Bei den Aktienrenditen erwarten die Experten für die nächsten zehn Jahre einen Rückgang im Vergleich zum vergangenen Jahrzehnt: «Schwellenländer, insbesondere chinesische und indische Aktien, könnten interessante Möglichkeiten bieten, während die USA unter den reifen Märkten weiterhin die wichtigste Rolle einnehmen. Aus sektoraler Sicht werden die Vorreiter des grünen Wandels zusammen mit der Informationstechnologie bevorzugt. Die Aussichten für Value-Investitionen schätzen wir positiv ein.»

Anleihen erleben ein Comeback

Anleihen dürften nach vielen schwierigen Jahren zu ihrem langfristigen Trend zurückkehren und eine wichtige Rolle als Risiko-Diversifizierer in den Portfolios übernehmen, wie die Experten meinen: «Angesichts grösserer Unsicherheit und schwächerer Wirtschaftsaussichten muss allerdings mit einer höheren Volatilität gerechnet werden. Investment-Grade-Anleihen werden von den attraktiveren Bewertungen der Staatsanleihen profitieren. Anleihen aus Schwellenländern können höhere Renditen bieten, aber haben potenziell höhere Ausfallraten.»

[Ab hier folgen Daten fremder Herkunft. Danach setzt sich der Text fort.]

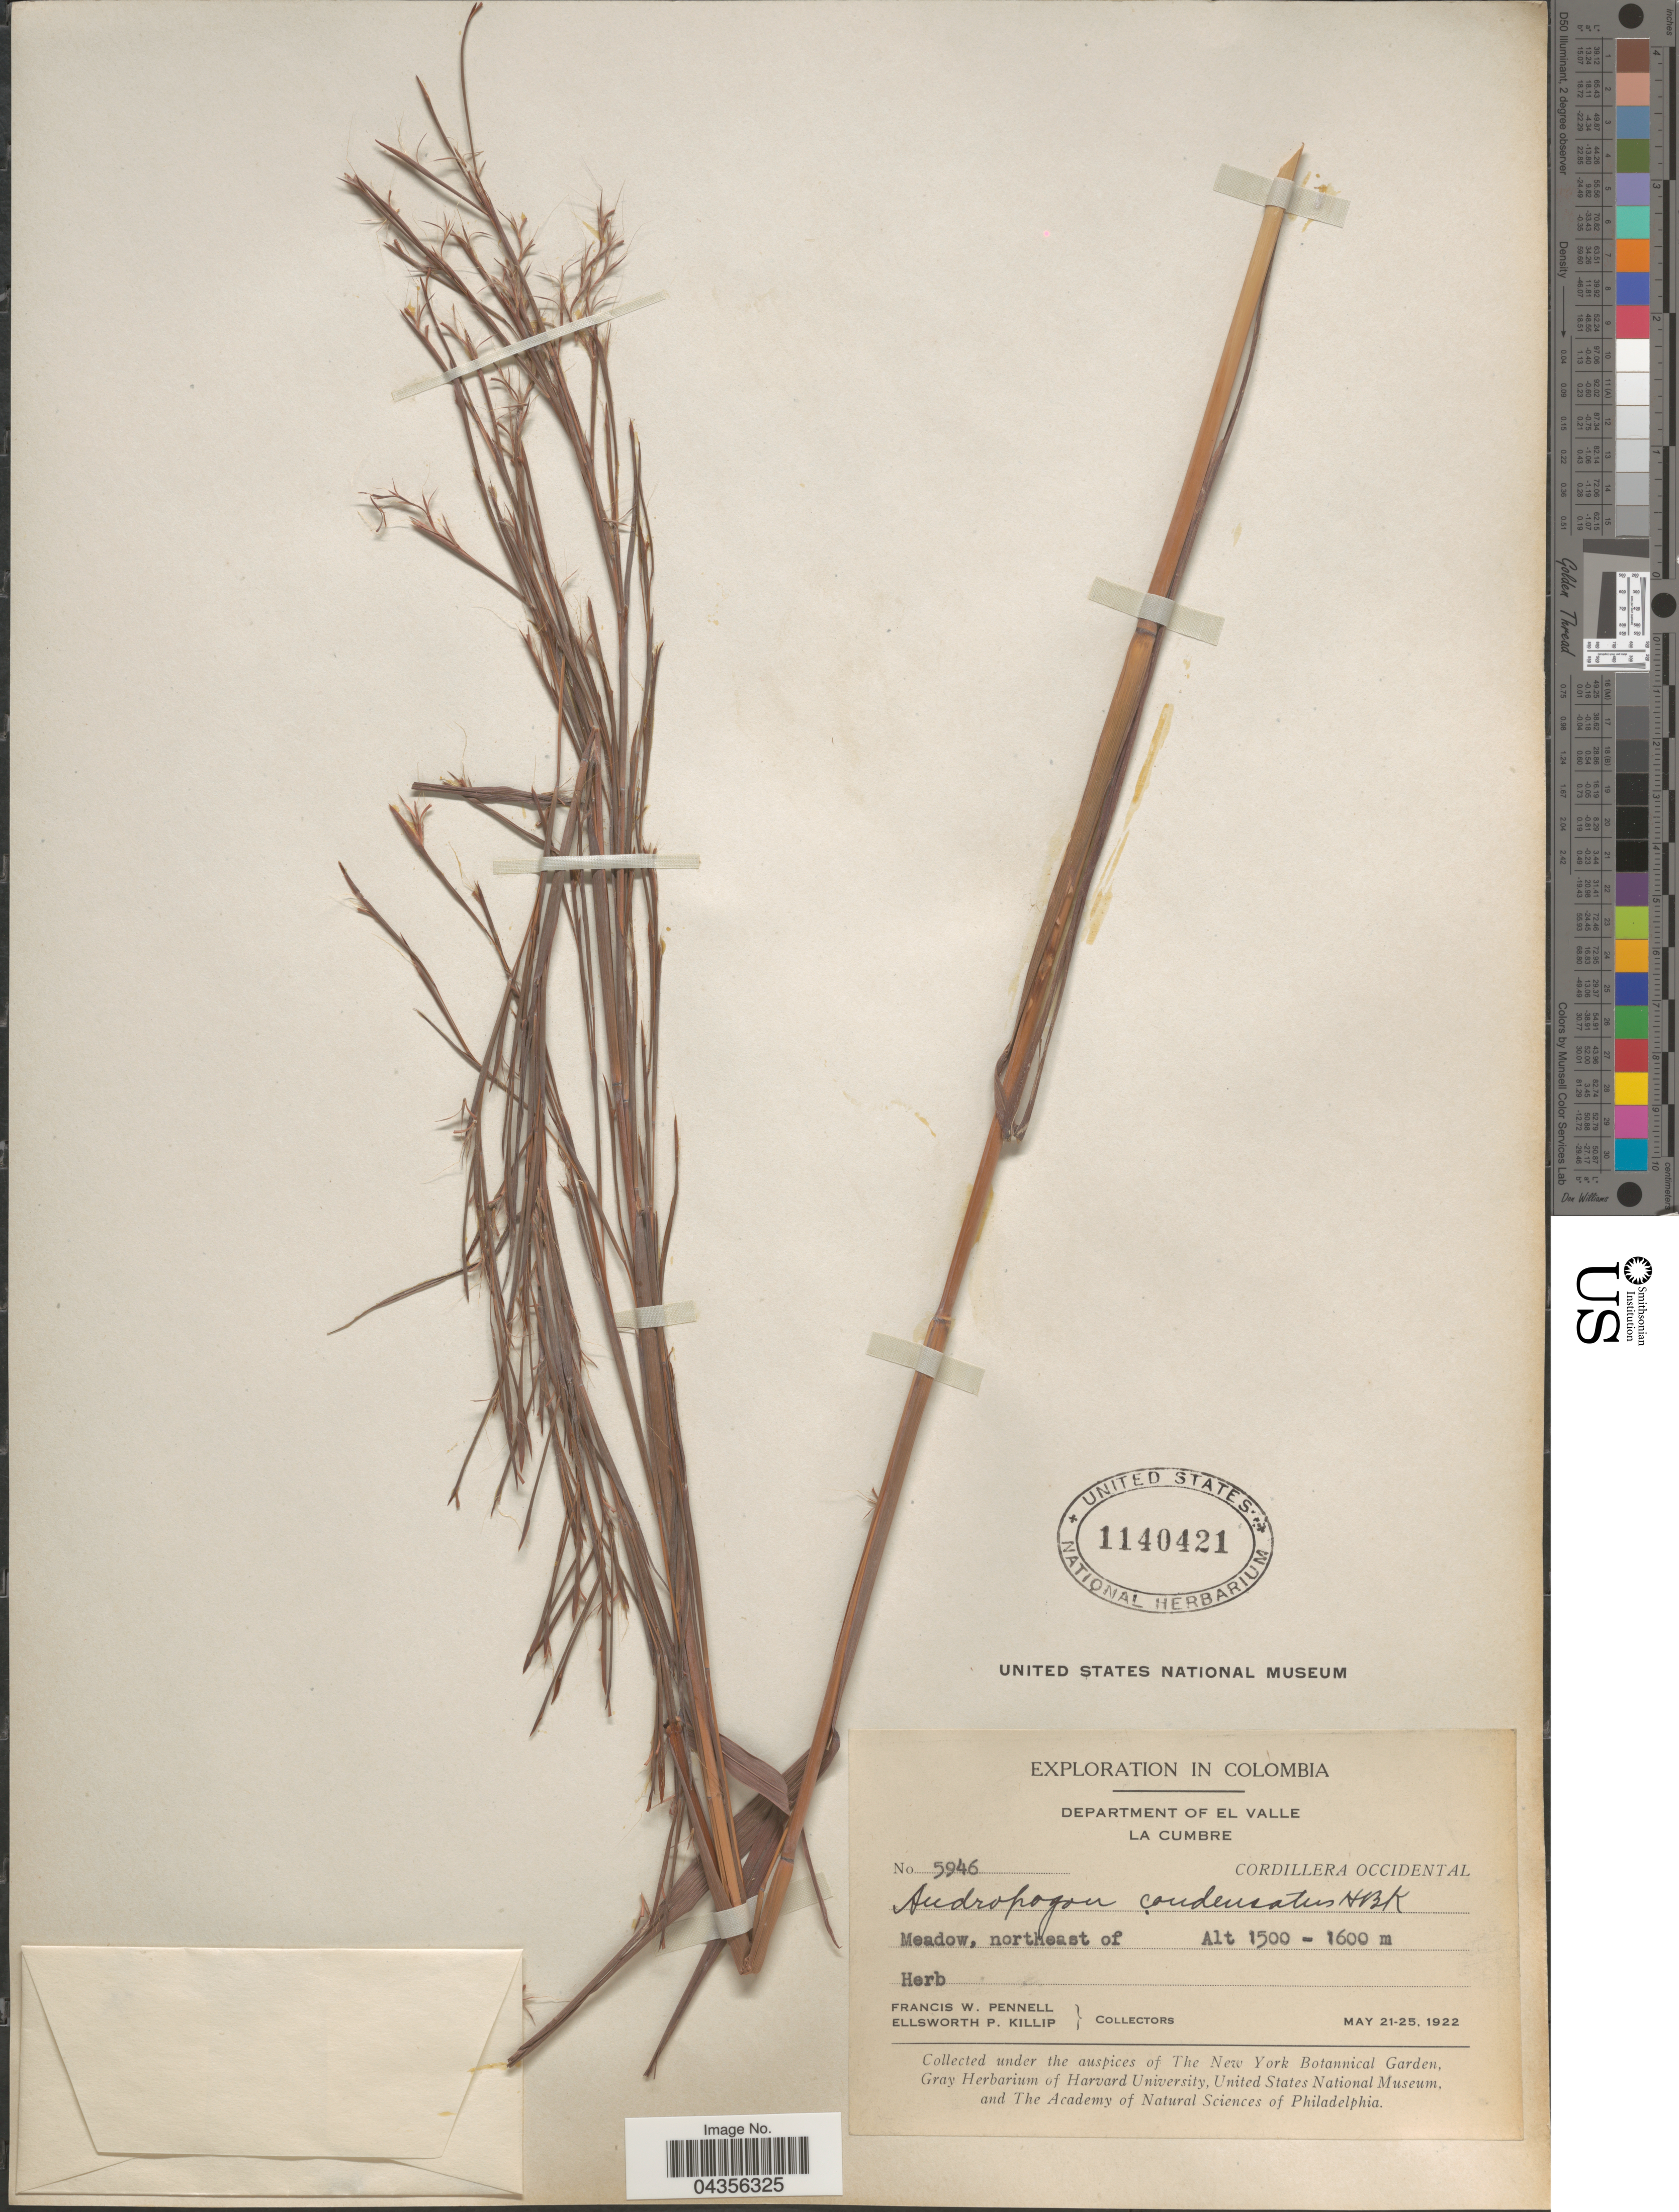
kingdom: Plantae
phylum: Tracheophyta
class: Liliopsida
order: Poales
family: Poaceae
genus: Schizachyrium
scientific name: Schizachyrium microstachyum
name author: (Desv. ex Ham.) Roseng. et al.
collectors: F. W. Pennell & E. P. Killip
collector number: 5946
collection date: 1922-05-21/1922-05-25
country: Colombia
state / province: Valle del Cauca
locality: Exploration In Colombia. Department Of El Valle. La Cumbre. Cordillera Occidental.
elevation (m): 1500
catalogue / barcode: US 1140421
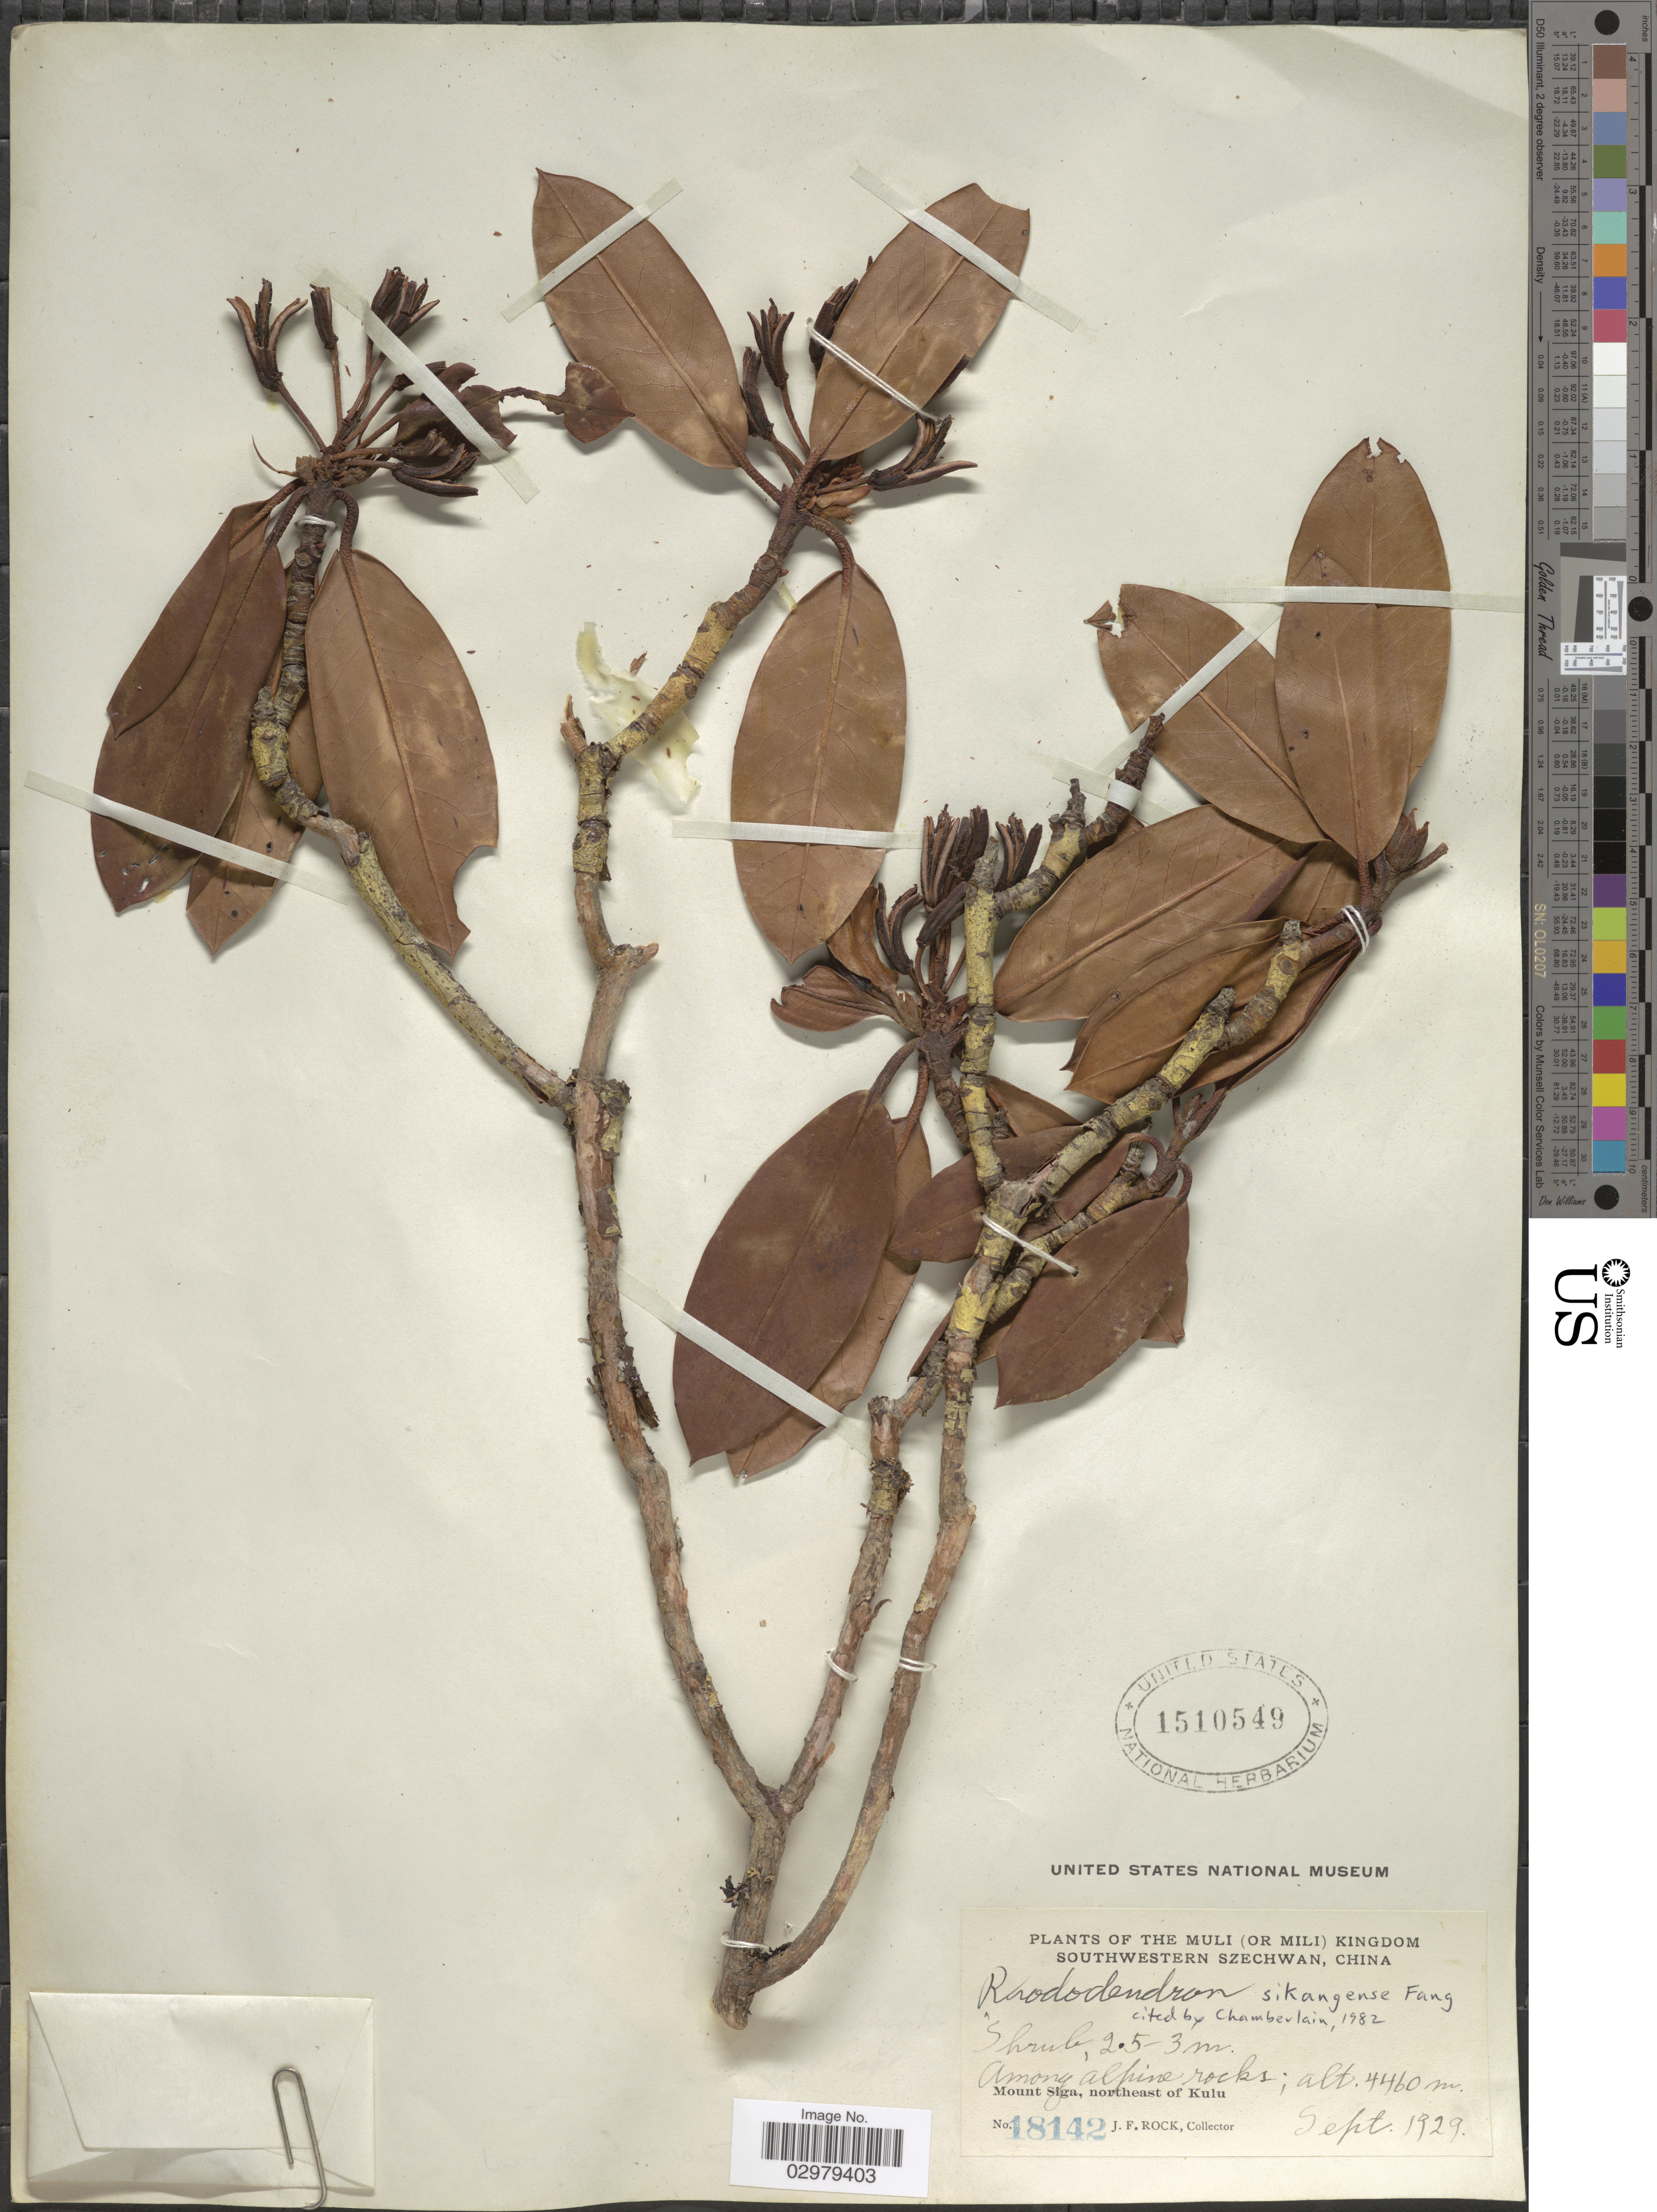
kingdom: Plantae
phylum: Tracheophyta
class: Magnoliopsida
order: Ericales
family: Ericaceae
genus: Rhododendron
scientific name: Rhododendron sp.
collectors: J. Rock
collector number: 18142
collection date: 1929-09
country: China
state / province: Sichuan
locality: Muli (Or Mili) Kingdom Southwestern Szechwan. Among alpine rocks. Mount Siga, northeast of Kulu.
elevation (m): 4460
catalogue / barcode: US 1510549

Gewisse Anlagen helfen beim Aufbau inflationsresistenter Portfolios

Sachanlagen, alternative Assets und Rohstoffe werden nach Ansicht der Experten ebenfalls entscheidend für den Aufbau inflationsresistenter Portfolios sein: «Private Equity, insbesondere in den USA, führt unsere Rangliste der erwarteten Renditen an, während auf risikobereinigter Basis globale private Schuldtitel bevorzugt werden. Auch Hedgefonds können mit geringem Risiko attraktive Renditen erzielen. Immobilien und Infrastruktur sind anfällig für die Auswirkungen von klimabedingten Ereignissen, sind aber unter dem Gesichtspunkt der Diversifizierung attraktiv, was für die Erzielung höherer Renditen in einem Umfeld von grösseren Risiken entscheidend sein wird.» Summa summarum raten die Experten, über alle Anlageklassen hinweg einen neuen Ansatz zu finden, der helfe, in den geänderten Rahmenbedingungen langfristig Rendite zu erwirtschaften.